→ **Requirements**
[1] Output everything in the excerpt on checking weather data for missing values, from "# First lets" down to "wind gust (km/h)", copied exactly.
[2] Return everything in the records from the line containing "pose: elev=184.8 azim=92.4" down to the final line of the records, with both ends included and each line reproduced exactly.

→ **Excerpt**
========================================================================
Mixing it up here but for more accurate imputations I’ve decided to scan for missing values before tidying the data. This allows for more accurate mean estimates as when we tidy the data we’ll be joining variable from 9am to 3pm and min and max values.
# First lets check which columns are missing values
colSums(is.na(vsm))
## Date Minimum temperature (C)
## 0 0
## Maximum temperature (C) Rainfall (mm)
## 0 0
## Evaporation (mm) Sunshine (hours)
## 33 32
## Direction of maximum wind gust Speed of maximum wind gust (km/h)
## 5 5
## Time of maximum wind gust 9am Temperature (C)
## 5 1
## 9am relative humidity (%) 9am cloud amount (oktas)
## 1 35
## 9am wind direction 9am wind speed (km/h)
## 13 13
## 9am MSL pressure (hPa) 3pm Temperature (C)
========================================================================
→ **Material supplied**

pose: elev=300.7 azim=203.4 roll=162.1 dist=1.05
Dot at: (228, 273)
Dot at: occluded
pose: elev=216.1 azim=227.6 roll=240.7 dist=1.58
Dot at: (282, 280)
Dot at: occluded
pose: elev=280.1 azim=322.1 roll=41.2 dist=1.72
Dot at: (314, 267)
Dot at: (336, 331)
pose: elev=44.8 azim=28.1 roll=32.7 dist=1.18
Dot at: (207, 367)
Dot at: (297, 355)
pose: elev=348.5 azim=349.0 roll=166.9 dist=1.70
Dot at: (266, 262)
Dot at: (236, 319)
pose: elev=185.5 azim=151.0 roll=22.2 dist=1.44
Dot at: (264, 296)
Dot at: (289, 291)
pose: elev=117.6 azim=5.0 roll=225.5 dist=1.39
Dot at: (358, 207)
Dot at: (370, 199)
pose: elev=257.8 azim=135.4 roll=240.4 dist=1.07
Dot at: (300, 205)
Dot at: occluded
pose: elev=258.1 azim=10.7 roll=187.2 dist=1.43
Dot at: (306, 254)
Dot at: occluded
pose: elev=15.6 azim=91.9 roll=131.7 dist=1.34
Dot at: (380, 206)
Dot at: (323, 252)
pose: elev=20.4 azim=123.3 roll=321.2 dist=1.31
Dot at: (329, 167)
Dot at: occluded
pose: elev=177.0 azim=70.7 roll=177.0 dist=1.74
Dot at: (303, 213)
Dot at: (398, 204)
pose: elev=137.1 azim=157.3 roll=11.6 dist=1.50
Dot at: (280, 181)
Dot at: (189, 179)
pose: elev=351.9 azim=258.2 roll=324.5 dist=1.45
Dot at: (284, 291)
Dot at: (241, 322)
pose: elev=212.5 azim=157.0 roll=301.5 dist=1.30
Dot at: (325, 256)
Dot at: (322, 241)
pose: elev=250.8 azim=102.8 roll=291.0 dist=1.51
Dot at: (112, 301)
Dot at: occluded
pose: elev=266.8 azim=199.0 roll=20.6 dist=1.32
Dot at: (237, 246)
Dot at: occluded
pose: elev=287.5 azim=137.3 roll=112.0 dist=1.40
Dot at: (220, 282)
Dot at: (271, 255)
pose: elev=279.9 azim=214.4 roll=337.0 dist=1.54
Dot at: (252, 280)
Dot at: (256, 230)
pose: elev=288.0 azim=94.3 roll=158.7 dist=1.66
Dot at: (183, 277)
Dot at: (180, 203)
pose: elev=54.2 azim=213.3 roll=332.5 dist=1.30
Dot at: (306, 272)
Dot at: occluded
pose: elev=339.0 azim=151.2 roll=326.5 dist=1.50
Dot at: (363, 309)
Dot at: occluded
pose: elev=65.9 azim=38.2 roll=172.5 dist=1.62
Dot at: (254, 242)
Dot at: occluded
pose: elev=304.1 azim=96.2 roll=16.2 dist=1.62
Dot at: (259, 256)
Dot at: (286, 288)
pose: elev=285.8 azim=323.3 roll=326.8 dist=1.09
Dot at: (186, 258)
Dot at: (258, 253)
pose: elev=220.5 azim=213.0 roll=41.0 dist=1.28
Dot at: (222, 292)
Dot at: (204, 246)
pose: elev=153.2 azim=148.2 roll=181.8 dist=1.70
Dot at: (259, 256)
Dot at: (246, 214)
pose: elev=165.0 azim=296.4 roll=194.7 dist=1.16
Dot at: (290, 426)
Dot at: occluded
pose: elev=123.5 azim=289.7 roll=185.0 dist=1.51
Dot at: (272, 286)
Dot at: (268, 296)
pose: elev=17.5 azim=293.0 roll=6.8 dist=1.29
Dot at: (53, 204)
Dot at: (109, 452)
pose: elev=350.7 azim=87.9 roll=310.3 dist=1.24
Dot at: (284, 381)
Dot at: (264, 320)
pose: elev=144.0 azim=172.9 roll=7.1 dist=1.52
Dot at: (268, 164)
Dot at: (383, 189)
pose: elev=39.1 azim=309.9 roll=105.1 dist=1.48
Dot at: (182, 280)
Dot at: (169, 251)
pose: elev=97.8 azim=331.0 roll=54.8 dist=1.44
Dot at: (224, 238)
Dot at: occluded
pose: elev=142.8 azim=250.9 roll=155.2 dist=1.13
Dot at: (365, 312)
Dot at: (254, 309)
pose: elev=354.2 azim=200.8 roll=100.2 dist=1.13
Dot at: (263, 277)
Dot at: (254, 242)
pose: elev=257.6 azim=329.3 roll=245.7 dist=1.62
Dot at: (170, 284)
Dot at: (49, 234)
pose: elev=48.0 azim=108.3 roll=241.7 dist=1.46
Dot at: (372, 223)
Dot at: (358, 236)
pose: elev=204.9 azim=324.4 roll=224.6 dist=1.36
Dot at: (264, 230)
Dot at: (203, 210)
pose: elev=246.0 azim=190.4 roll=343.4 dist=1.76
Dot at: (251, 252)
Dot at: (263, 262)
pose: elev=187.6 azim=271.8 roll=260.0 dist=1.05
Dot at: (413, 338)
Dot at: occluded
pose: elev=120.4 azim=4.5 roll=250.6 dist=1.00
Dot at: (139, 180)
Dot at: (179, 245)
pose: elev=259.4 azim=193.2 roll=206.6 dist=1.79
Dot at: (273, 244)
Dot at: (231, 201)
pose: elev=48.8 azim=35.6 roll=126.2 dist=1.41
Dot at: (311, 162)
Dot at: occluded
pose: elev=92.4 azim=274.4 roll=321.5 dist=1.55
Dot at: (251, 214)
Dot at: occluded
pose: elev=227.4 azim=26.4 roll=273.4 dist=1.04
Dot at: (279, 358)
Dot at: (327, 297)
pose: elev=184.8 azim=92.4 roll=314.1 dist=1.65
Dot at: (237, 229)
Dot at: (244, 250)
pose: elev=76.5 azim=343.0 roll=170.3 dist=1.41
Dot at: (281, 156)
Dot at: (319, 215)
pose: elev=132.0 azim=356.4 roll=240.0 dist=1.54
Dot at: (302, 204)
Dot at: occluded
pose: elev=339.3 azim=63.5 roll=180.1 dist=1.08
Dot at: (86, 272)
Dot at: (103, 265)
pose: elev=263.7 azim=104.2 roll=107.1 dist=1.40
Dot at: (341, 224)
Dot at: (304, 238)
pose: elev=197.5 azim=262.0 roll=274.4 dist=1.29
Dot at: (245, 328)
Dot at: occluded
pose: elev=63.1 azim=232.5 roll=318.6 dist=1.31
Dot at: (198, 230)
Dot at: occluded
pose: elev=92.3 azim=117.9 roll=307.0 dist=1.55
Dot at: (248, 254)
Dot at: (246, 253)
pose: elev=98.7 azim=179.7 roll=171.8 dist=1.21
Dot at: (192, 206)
========================================================================
→ **Exercise solutions**
[1]
# First lets check which columns are missing values
colSums(is.na(vsm))
## Date Minimum temperature (C)
## 0 0
## Maximum temperature (C) Rainfall (mm)
## 0 0
## Evaporation (mm) Sunshine (hours)
## 33 32
## Direction of maximum wind gust Speed of maximum wind gust (km/h)

[2]
pose: elev=184.8 azim=92.4 roll=314.1 dist=1.65
Dot at: (237, 229)
Dot at: (244, 250)
pose: elev=76.5 azim=343.0 roll=170.3 dist=1.41
Dot at: (281, 156)
Dot at: (319, 215)
pose: elev=132.0 azim=356.4 roll=240.0 dist=1.54
Dot at: (302, 204)
Dot at: occluded
pose: elev=339.3 azim=63.5 roll=180.1 dist=1.08
Dot at: (86, 272)
Dot at: (103, 265)
pose: elev=263.7 azim=104.2 roll=107.1 dist=1.40
Dot at: (341, 224)
Dot at: (304, 238)
pose: elev=197.5 azim=262.0 roll=274.4 dist=1.29
Dot at: (245, 328)
Dot at: occluded
pose: elev=63.1 azim=232.5 roll=318.6 dist=1.31
Dot at: (198, 230)
Dot at: occluded
pose: elev=92.3 azim=117.9 roll=307.0 dist=1.55
Dot at: (248, 254)
Dot at: (246, 253)
pose: elev=98.7 azim=179.7 roll=171.8 dist=1.21
Dot at: (192, 206)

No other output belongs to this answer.